I’m a little late to the party on this, but I felt it worth mentioning anyway…
Rhea Wheeler (the Houston entrepreneur-cum-restauranteur responsible for the award-winning Ibiza) is opening a “mixed-use” restaurant in Midtown that will include — among other things — private wine lockers, an upscale restaurant, a club and a sushi bar. While that should be interesting in and of itself, what really intrigues me is the location.
No, it’s not new construction! I know — unheard of! It’s…wait for it…in the old Boy Scout headquarters on Bagby. No news yet on what the restaurant will be called, but I’m giddy with anticipation.
The real estate and development hawks over at Swamplot have additional details here: Secret Midtown Boy Scout Sushi Location Revealed. The headline itself just makes me giggle.
In addition to the mixed-use restaurant (which I’m not-so-secretly and desperately hoping will be Scout-themed — can you imagine the possibilities of the staff uniforms alone??), Wheeler is also opening a downtown gastropub called Hearsay and another Midtown restaurant, to be called the White House. All three are being established in “historically significant properties,” which gives me a small hope that perhaps we won’t tear down every single structure built prior to 1980 during this building frenzy that has currently enveloped the city.
Hearsay will serve — as expected — gastropub fare, which is classic English pub fare done in a much more upscale manner and with the addition of unexpected, high-end menu items. Gastropubs began making headway in the United States in 2004 after being imported from the U.K. with great caché, the food trend equivalent of The Beatles. Houston, being a bit behind the times in most things, has been somewhat slower to cotton on. As previously noted, The Red Lion has made a feeble attempt at this trend. Let’s hope that Hearsay does a better job, because I’d love to have a quality gastropub in town.
The White House is still a bit shrouded in mystery, too. All we know at this point is that it will be located in an eponymous white mansion on Austin at Elgin and will serve “Texas cuisine,” a descriptive phrase that annoys me almost as much as the hollow “California cuisine.” We’ll see what comes of it. As for now, I’m hoping for something a bit like The Inn at Hunt Phelan in Memphis which, despite its rather dull and pedestrian website, is actually beautiful inside and out. The Inn at Hunt Phelan, a restored Civil War-era mansion, specializes in Creole/southern cuisine and their food is subtly magnificent. You might see where I’m drawing a few parallels here.

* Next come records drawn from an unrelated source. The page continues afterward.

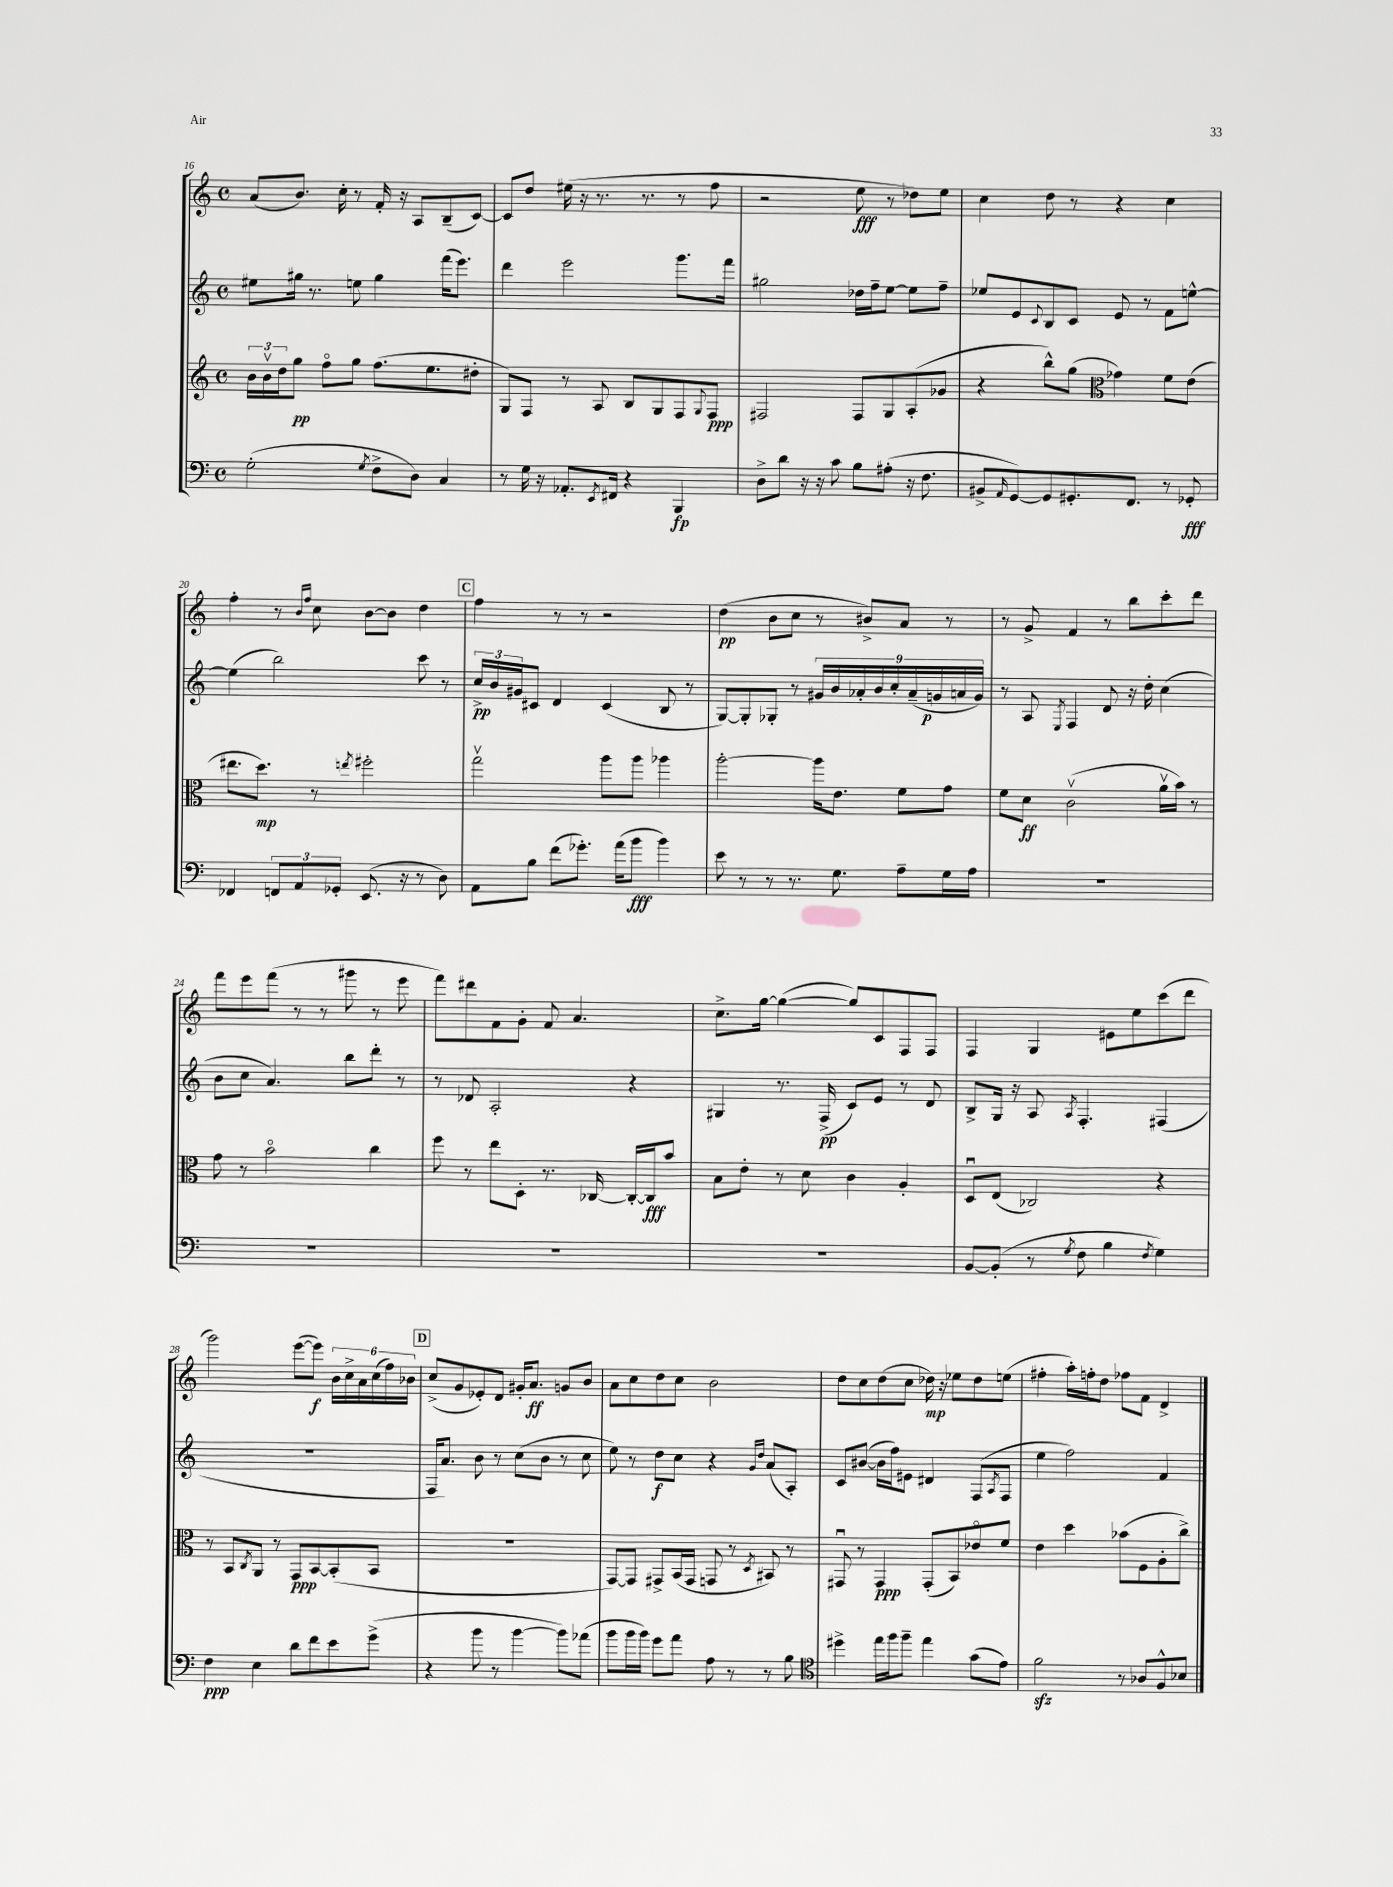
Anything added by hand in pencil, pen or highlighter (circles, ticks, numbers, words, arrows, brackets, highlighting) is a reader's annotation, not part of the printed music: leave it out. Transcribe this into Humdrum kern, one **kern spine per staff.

**kern	**kern	**kern	**kern
*staff4	*staff3	*staff2	*staff1
*clefF4	*clefG2	*clefG2	*clefG2
*k[]	*k[]	*k[]	*k[]
*M4/4	*M4/4	*M4/4	*M4/4
*met(c)	*met(c)	*met(c)	*met(c)
(2G'	24b	8ee#	(8a
.	24bv	.	.
.	24dd	.	.
.	8gg	16gg#	8.b)
.	.	8.r	.
.	8ffo	.	.
.	.	.	16cc'
.	8gg	8ee	8r
8qG	.	.	.
8F^	(8.ff	4gg#	16f'
.	.	.	16r
8D)	.	.	8A
.	8.ee	.	.
4C	.	(16fff	(8B~
.	.	8.eee)	.
.	8dd#'	.	[8c)
=	=	=	=
8r	8G)	4ddd	8c]
16G	8F	.	8dd
16r	.	.	.
8.AA-'	8r	2eee	(16ee#
.	.	.	16r
.	8A	.	8.r
8qEE	.	.	.
16FF#	.	.	.
4r	8B	.	.
.	.	.	8.r
.	8G	.	.
4BBB	8F	8.ggg	8r
.	8qqG	.	.
.	8F	.	8ff
.	.	16fff	.
=	=	=	=
8D^	2F#	2gg#	2r
8d	.	.	.
16r	.	.	.
16r	.	.	.
8c	.	.	.
8B	8F#	16dd-	8ee
.	.	16ff~	.
(8A#'	8G	[8ee	8r
16r	(8A'	8ee]	8dd-)
8.F	.	.	.
.	8g-	8ff~	8ee
=	=	=	=
8BB#^	4r	8ee-	4cc
16qqAA	.	.	.
[8GG)	.	8e	.
.	.	8qqc	.
8GG]	8bb^^)	8B	8dd
8.GG#'	(8gg	8c	8r
*	*clefC3	*	*
.	4g-)	8e	4r
8.FF	.	.	.
.	.	8r	.
8r	8f	8f	4cc
8GG-'	(8e	[8ee^^	.
=	=	=	=
4FF-	8.ee#	(4ee]	4ff'
.	8.dd)	.	.
12FF	.	2bb)	8r
12AA	.	.	.
.	.	.	16qqb
.	.	.	16qqff
.	8r	.	8cc
12GG-'	.	.	.
.	8qee	.	.
(8.EE	2ff#'	.	[8b
.	.	.	8b]
16r	.	.	.
8r	.	8ccc	4dd
8D)	.	8r	.
=	=	=	=
8AA	2ggv	24cc^	4ff
.	.	24b	.
.	.	24g#	.
8B	.	8c#	.
(8f	.	4d	8r
8.g-')	.	.	8r
.	8aa	(4c#	2r
(16a	.	.	.
8b	8aa	.	.
4b)	4aa-	8B	.
.	.	8r	.
=	=	=	=
8e	[2aa'	[8G)	(4dd
8r	.	8G']	.
8r	.	8G-'	8b
8.r	.	8r	8cc
.	16aa]	18g#	8r
.	.	18b	.
8.G	8.e	.	.
.	.	18a-'	.
.	.	.	8b#^)
.	.	18b	.
.	.	18cc'	.
8A~	8f	.	8a
.	.	(18a-~	.
.	.	18g	.
16G	8g	.	8r
.	.	18a	.
16A	.	.	.
.	.	18g)	.
=	=	=	=
1r	8f	8r	8r
.	8d	8A	8g^
.	.	8qE	.
.	(2cv	4F	4f
.	.	8d	8r
.	.	16r	8bb
.	.	16dd'	.
.	16av	(4cc	8ccc'
.	16b)	.	.
.	8r	.	8ddd
=	=	=	=
1r	8g	8b	8fff
.	8r	8cc	8eee
.	2bo	4.a)	(8fff
.	.	.	8r
.	.	.	8r
.	.	8bb	8ggg#
.	4cc	8ddd'	8r
.	.	8r	8eee
=	=	=	=
1r	8ff	8r	8fff)
.	8r	8d-	8ddd#
.	8ee	2A'	8f
.	8D'	.	8g'
.	8.r	.	8f
.	.	.	4.a
.	[16C-	.	.
.	16C-'_	4r	.
.	16C-]	.	.
.	8b	.	.
=	=	=	=
1r	8B	4G#	8.cc^
.	8e'	.	.
.	.	.	[16gg
.	8r	8.r	(4gg_
.	8d	.	.
.	.	(16F^	.
.	4c	8c)	8gg])
.	.	8e	8c
.	4A'	8r	8F
.	.	8d	8F
=	=	=	=
[8BB	8Du	8B^	4F
(8BB']	(8E	16G	.
.	.	16r	.
8r	2C-)	8A	4G
8qG	.	8qA	.
8F	.	4.F'	.
4B	.	.	8e#
.	.	.	8ee
8qF	.	.	.
4G)	4r	(4F#	(8ccc
.	.	.	8ddd
=	=	=	=
4F	8r	1r	2ggg)
.	8BB	.	.
.	8qC	.	.
4E	8AA	.	.
.	8r	.	.
8d	8GG	.	([8eee
8f	[8BB	.	8eee])
8e	(8BB']	.	24b
.	.	.	24cc^
.	.	.	24a
(8g^	8BB	.	(24cc
.	.	.	24ff)
.	.	.	24b-
=	=	=	=
4r	1r	16F	(8cc^
.	.	8.a)	.
.	.	.	8g
8b	.	8b	8e-')
8r	.	8r	8d
[4b	.	(8cc	16g#'
.	.	.	8.a
.	.	8b	.
8b])	.	8r	8g
(8a-	.	8cc	8b
=	=	=	=
8b	[8GG)	8ee)	8a
16b	8GG]	8r	8cc
16b)	.	.	.
8g	8GG#^	8dd	8dd
8a	(16BB	8cc	8cc
.	16GG#	.	.
8A	8GG	4r	2b
8r	8r	.	.
.	.	16qqg	.
.	8qD	16qqdd	.
8r	8BB#)	(8a	.
8B	8r	8A')	.
=	=	=	=
*clefC4	*	*	*
4dd#^	8GG#u	8c	8dd
.	8r	([8b#	8cc
16ee	4GG#	16b#]	(8dd
16ff	.	16ff)	.
8ff~	.	8e#	8cc
4ee	(8GG#'	4d#	16dd-)
.	.	.	16r
.	8BB)	.	8ee-
(8g	8e-o	(8F	8dd-
.	.	8qA	.
8e)	8f	8F	(8ee
=	=	=	=
2f	4e	4ee	4ff#'
.	4dd	2ff)	16aa')
.	.	.	16ff'
.	.	.	8dd
8r	(8b-	.	8ff-
8A-	8F	.	8f
8F^^	8A'	4f	4d^
8B-	8cc^)	.	.
==	==	==	==
*-	*-	*-	*-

Rhea Wheeler appears to me to be almost the antithesis of Tilman Fertitta (whose vile, greedy building projects and painfully, nauseatingly gaudy yet utterly-devoid-of quality restaurants are permeating the city). Wheeler’s zeal for good food and his seemingly true appreciation for the city make me eager to support his restaurant endeavors, entirely absent of any acclaim that Ibiza has received. That is to say: even if Ibiza weren’t the huge success that it is, I love the direction that Wheeler is taking and I’ll happily follow him along the journey.